Daily Times (Primos, PA)

Court to look anew at health care law birth control rules

- By Mark Sherman

WASHINGTON >> The Supreme Court will consider allowing the Trump administra­tion to enforce rules that allow more employers to deny insurance coverage for contracept­ives to women.

The justices agreed Friday to yet another case stemming from President Barack Obama’s health care overhaul, this time about cost-free birth control. The court probably will hear arguments in April.

The high court will review an appeals court ruling that blocked the Trump administra­tion rules because it did not follow proper procedures. The new policy on contracept­ion, issued by the Department of Health and Human Services, would allow more categories of employers, including publicly traded companies, to opt out of providing no-cost birth control to women by claiming religious objections.

The policy also would allow some employers, though not publicly traded companies, to raise moral objections to covering contracept­ives.

Employers also would be able to cover some birth control methods, and not others. Some employers have objected to covering modern, long-acting implantabl­e contracept­ives, such as IUDs, which are more expensive and considered highly effective in preventing pregnancie­s.

The share of female employees paying their own money for birth control pills has plunged to under 4 percent, from 21 percent, since contracept­ion became a covered preventive health benefit under the Obama-era health law, according to the Kaiser Family Foundation.

Even though the Trump rules remain blocked, a ruling by a federal judge in Texas in June already allows most people who object to covering contracept­ion to avoid doing so.
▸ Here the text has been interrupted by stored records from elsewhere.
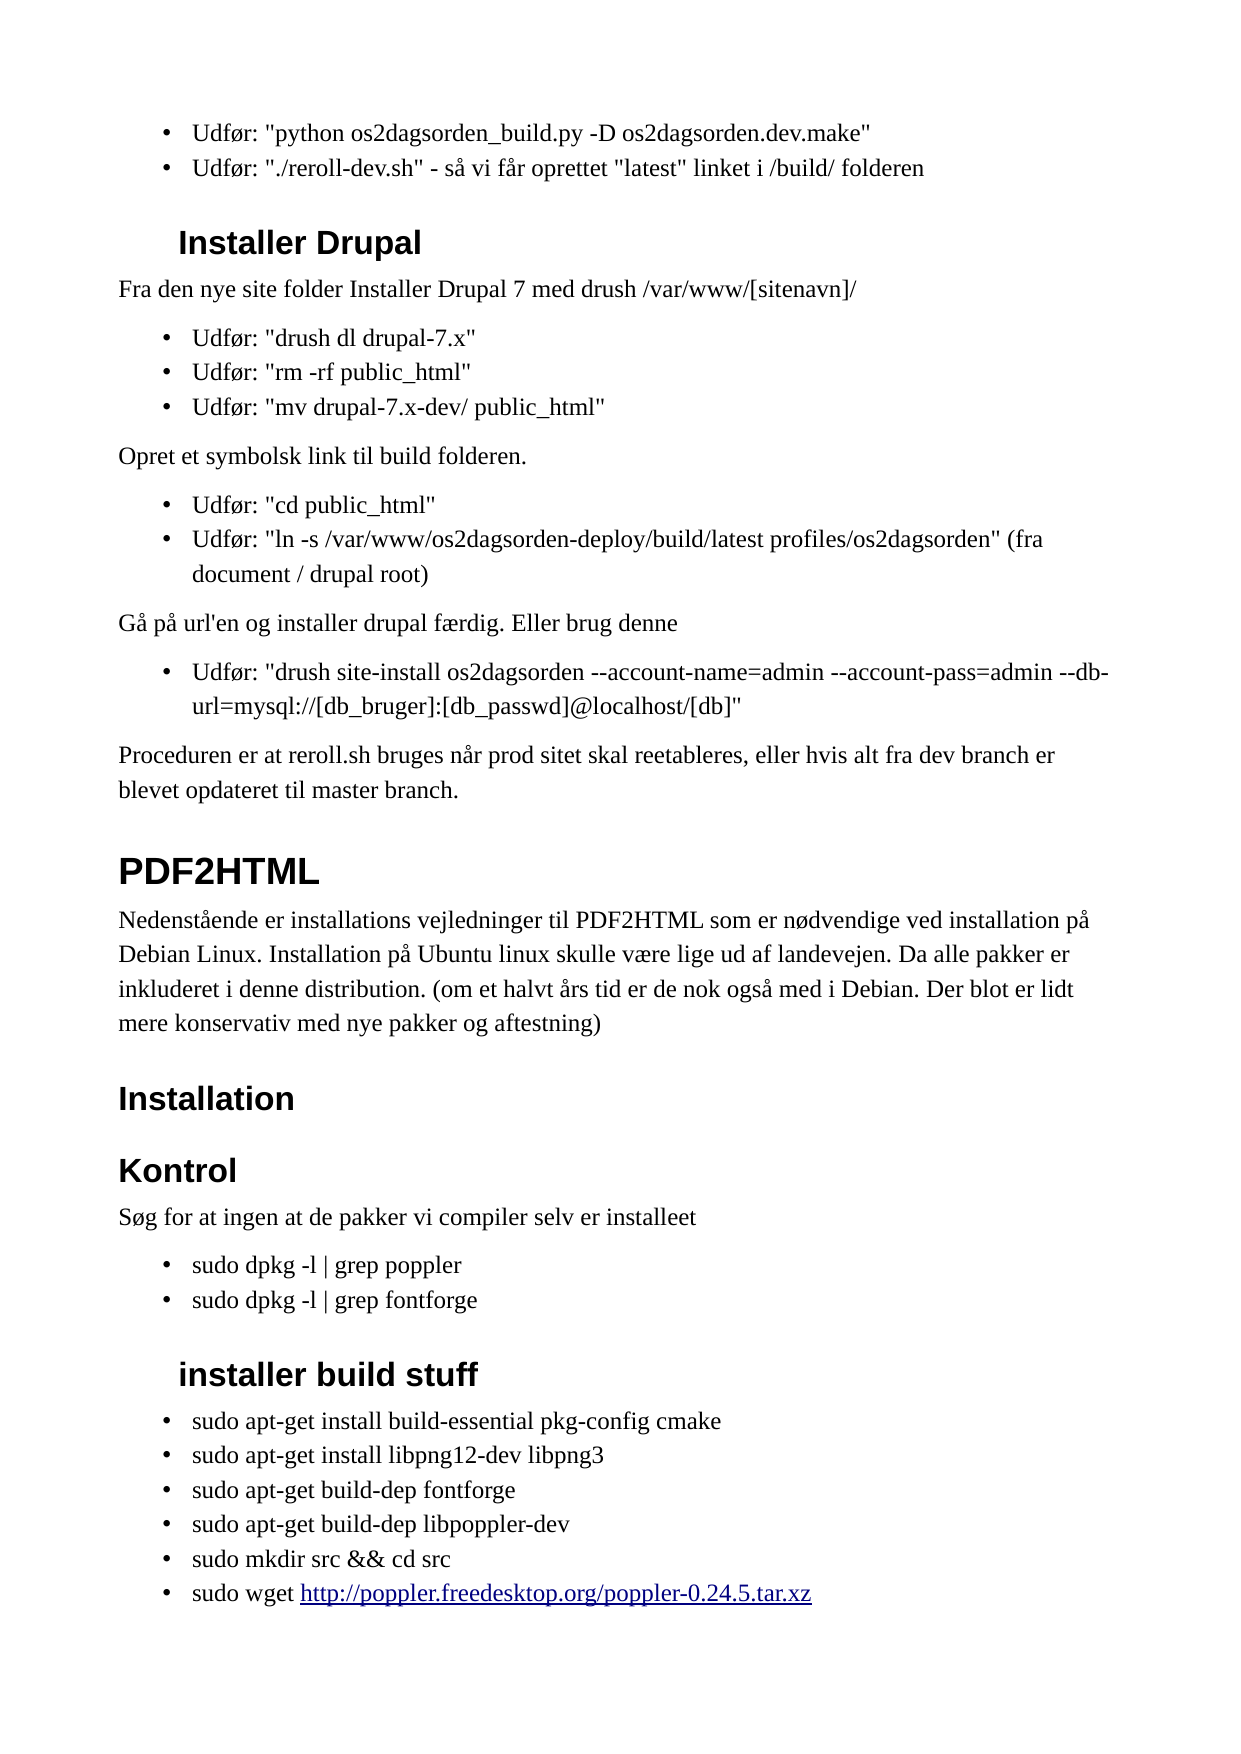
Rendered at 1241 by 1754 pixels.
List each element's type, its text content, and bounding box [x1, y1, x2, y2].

list Udfør: "drush site-install os2dagsorden --account-name=admin --account-pass=admin --db-url=mysql://[db_bruger]:[db_passwd]@localhost/[db]" [162, 657, 1122, 720]
list Udfør: "drush dl drupal-7.x" [162, 323, 1122, 351]
list Udfør: "rm -rf public_html" [162, 357, 1122, 386]
subtitle Installation [118, 1078, 1122, 1117]
subtitle PDF2HTML [118, 849, 1122, 893]
list sudo dpkg -l | grep poppler [162, 1251, 1122, 1279]
text Nedenstående er installations vejledninger til PDF2HTML som er nødvendige ved installation på Debian Linux. Installation på Ubuntu linux skulle være lige ud af landevejen. Da alle pakker er inkluderet i denne distribution. (om et halvt års tid er de nok også med i Debian. Der blot er lidt mere konservativ med nye pakker og aftestning) [118, 905, 1122, 1037]
text Søg for at ingen at de pakker vi compiler selv er installeet [118, 1202, 1122, 1230]
list sudo apt-get install libpng12-dev libpng3 [162, 1441, 1122, 1469]
list Udfør: "cd public_html" [162, 490, 1122, 518]
list sudo apt-get build-dep fontforge [162, 1475, 1122, 1504]
text Proceduren er at reroll.sh bruges når prod sitet skal reetableres, eller hvis alt fra dev branch er blevet opdateret til master branch. [118, 740, 1122, 804]
text Opret et symbolsk link til build folderen. [118, 441, 1122, 469]
subtitle Kontrol [118, 1150, 1122, 1189]
list sudo apt-get build-dep libpoppler-dev [162, 1509, 1122, 1538]
list sudo dpkg -l | grep fontforge [162, 1285, 1122, 1314]
list Udfør: "./reroll-dev.sh" - så vi får oprettet "latest" linket i /build/ folderen [162, 153, 1122, 181]
subtitle Installer Drupal [118, 222, 1122, 261]
list sudo mkdir src && cd src [162, 1544, 1122, 1573]
list Udfør: "mv drupal-7.x-dev/ public_html" [162, 392, 1122, 420]
list sudo apt-get install build-essential pkg-config cmake [162, 1406, 1122, 1435]
text Fra den nye site folder Installer Drupal 7 med drush /var/www/[sitenavn]/ [118, 274, 1122, 302]
list sudo wget http://poppler.freedesktop.org/poppler-0.24.5.tar.xz [162, 1578, 1122, 1607]
list Udfør: "ln -s /var/www/os2dagsorden-deploy/build/latest profiles/os2dagsorden" (fra document / drupal root) [162, 524, 1122, 587]
subtitle installer build stuff [118, 1355, 1122, 1394]
list Udfør: "python os2dagsorden_build.py -D os2dagsorden.dev.make" [162, 118, 1122, 147]
text Gå på url'en og installer drupal færdig. Eller brug denne [118, 608, 1122, 637]
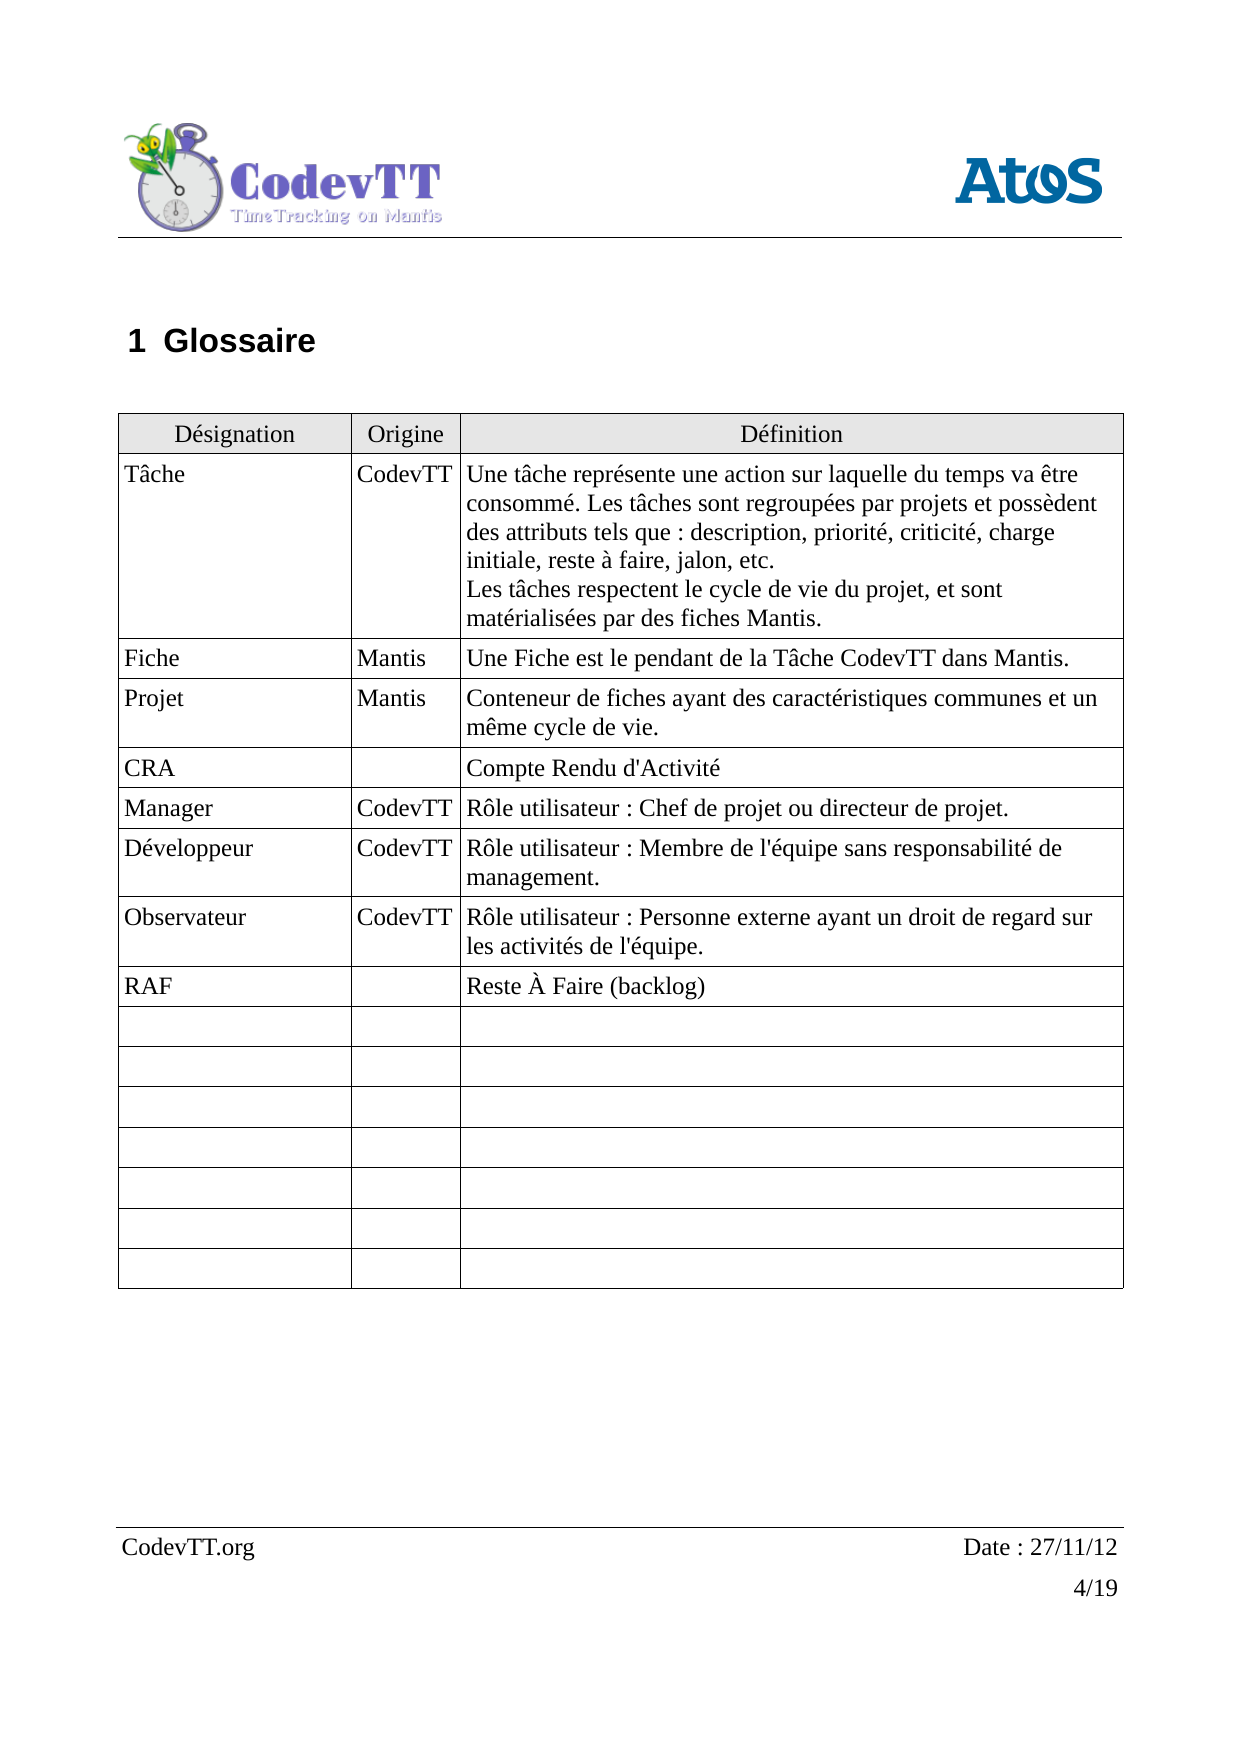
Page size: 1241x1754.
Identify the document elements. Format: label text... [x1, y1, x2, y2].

table_cell Rôle utilisateur : Personne externe ayant un droit de regard sur les activités de l'équipe. [461, 897, 1123, 966]
picture [123, 123, 447, 232]
table_cell [461, 1087, 1123, 1127]
table_cell Reste À Faire (backlog) [461, 967, 1123, 1006]
table_cell [119, 1168, 351, 1207]
picture [953, 156, 1103, 205]
table_cell [461, 1047, 1123, 1086]
table_cell Mantis [352, 679, 460, 747]
table_cell Manager [119, 788, 351, 827]
table_cell Développeur [119, 829, 351, 896]
table_cell CRA [119, 748, 351, 787]
table_cell RAF [119, 967, 351, 1006]
table_cell Projet [119, 679, 351, 747]
table_cell Compte Rendu d'Activité [461, 748, 1123, 787]
table_header Définition [461, 414, 1123, 453]
table_cell [119, 1087, 351, 1127]
table_cell [119, 1007, 351, 1046]
table_cell [461, 1209, 1123, 1248]
table_cell [119, 1209, 351, 1248]
table_cell CodevTT [352, 788, 460, 827]
table_cell [461, 1128, 1123, 1167]
table_cell Tâche [119, 454, 351, 637]
subtitle Glossaire [118, 321, 1122, 359]
table_cell [119, 1047, 351, 1086]
table_cell [352, 1087, 460, 1127]
table_cell Rôle utilisateur : Chef de projet ou directeur de projet. [461, 788, 1123, 827]
table_cell [352, 1168, 460, 1207]
table_cell CodevTT [352, 454, 460, 637]
table_cell Observateur [119, 897, 351, 966]
table_cell [352, 1128, 460, 1167]
table_cell Rôle utilisateur : Membre de l'équipe sans responsabilité de management. [461, 829, 1123, 896]
table_cell [461, 1249, 1123, 1288]
table_header Origine [352, 414, 460, 453]
table_cell CodevTT [352, 829, 460, 896]
table_cell [352, 1047, 460, 1086]
table_cell Mantis [352, 639, 460, 678]
table_cell Fiche [119, 639, 351, 678]
table_header Désignation [119, 414, 351, 453]
table_cell [119, 1128, 351, 1167]
table_cell [352, 967, 460, 1006]
table_cell [352, 748, 460, 787]
table_cell [352, 1209, 460, 1248]
table_cell Conteneur de fiches ayant des caractéristiques communes et un même cycle de vie. [461, 679, 1123, 747]
table_cell CodevTT [352, 897, 460, 966]
table_cell [461, 1168, 1123, 1207]
table_cell Une Fiche est le pendant de la Tâche CodevTT dans Mantis. [461, 639, 1123, 678]
table_cell Une tâche représente une action sur laquelle du temps va être consommé. Les tâches sont regroupées par projets et possèdent des attributs tels que : description, priorité, criticité, charge initiale, reste à faire, jalon, etc. Les tâches respectent le cycle de vie du projet, et sont matérialisées par des fiches Mantis. [461, 454, 1123, 637]
table_cell [352, 1249, 460, 1288]
table_cell [352, 1007, 460, 1046]
table_cell [119, 1249, 351, 1288]
table_cell [461, 1007, 1123, 1046]
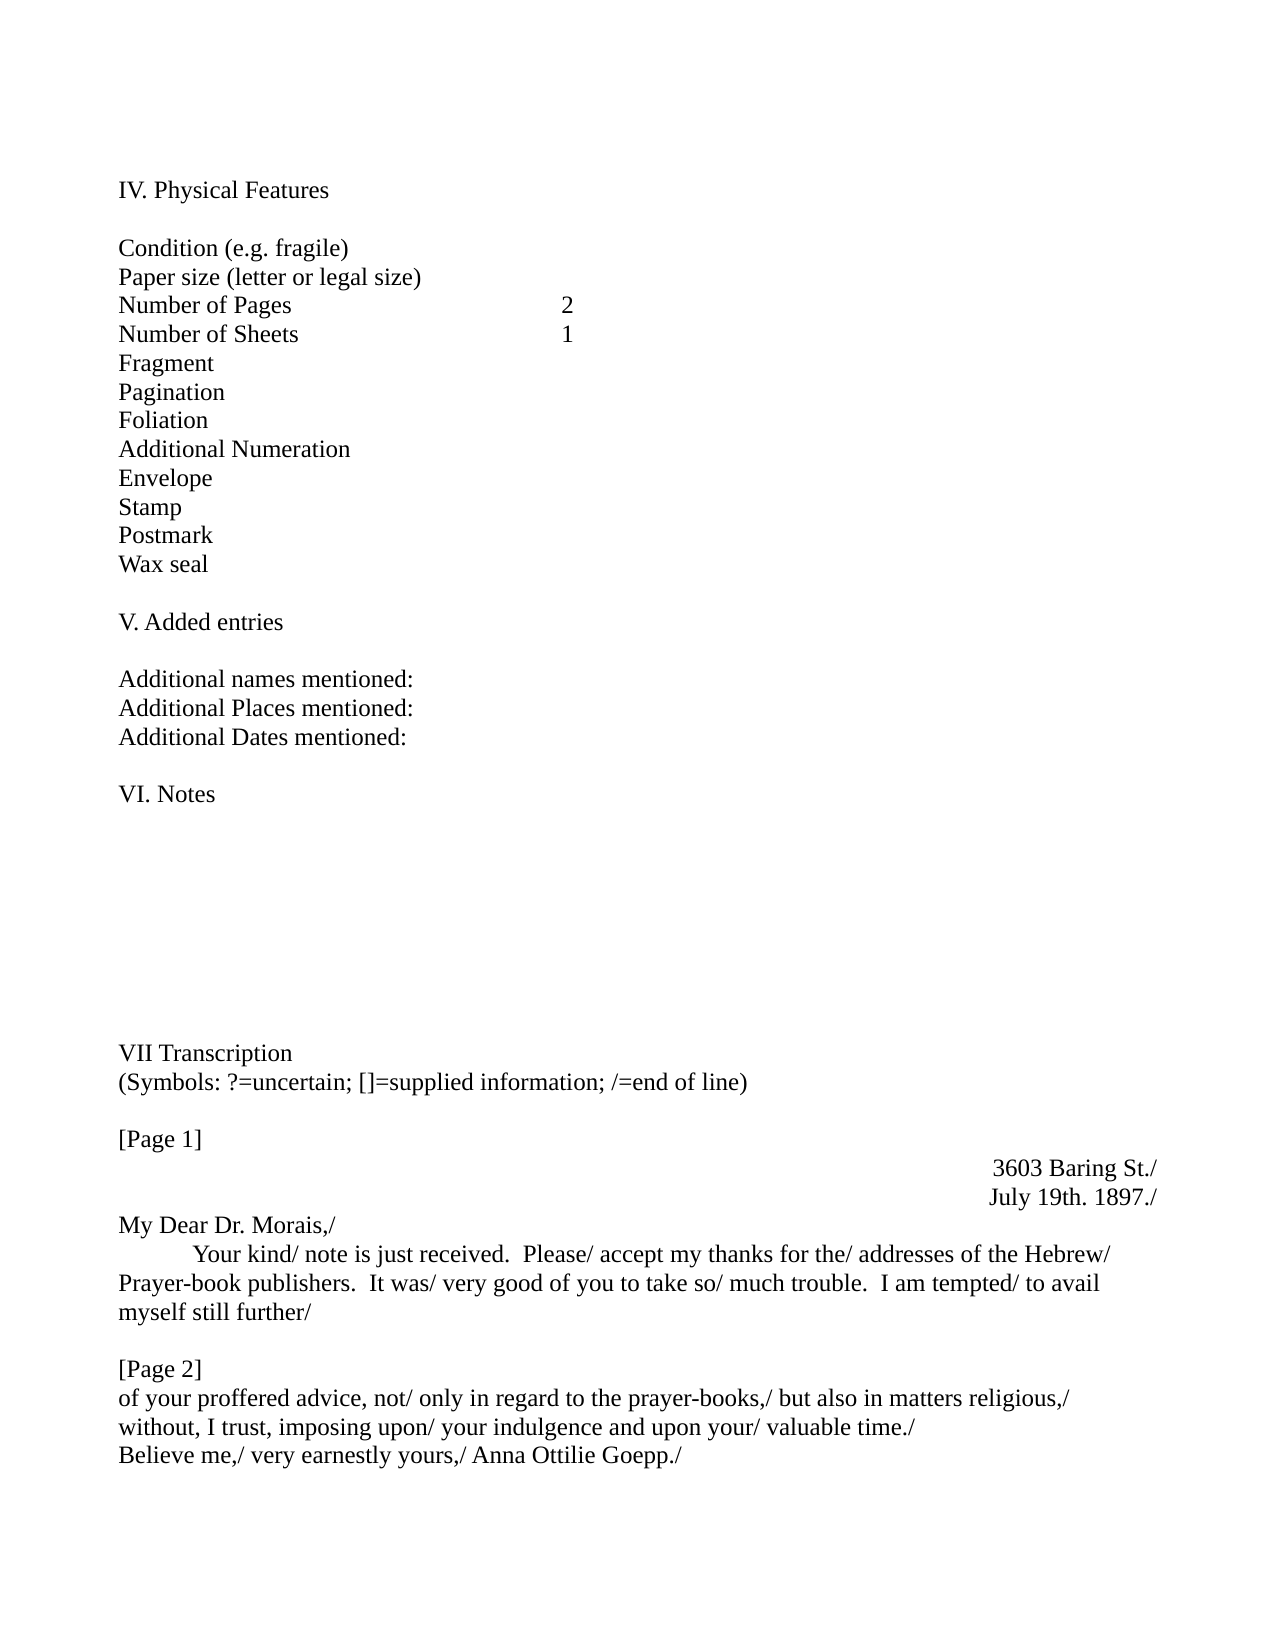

The issue in all the cases is the method originally adopted by the Obama administra­tion to allow religiousl­y affiliated organizati­ons to opt out of paying for contracept­ion while making sure that women under their plans would not be left with the bill.

Some groups complained that the opt-out process violated their religious beliefs and wanted to be relieved of even signaling their religious objection.

The Trump administra­tion issued new rules in 2018. New Jersey and Pennsylvan­ia challenged them in federal court, and the appeals court in Philadelph­ia decided the rules should be blocked nationwide. The states said the administra­tion rules would result in fewer women receiving cost-free birth control through employer health plans and said states would have to spend more money in their programs that provide contracept­ives to women who want them.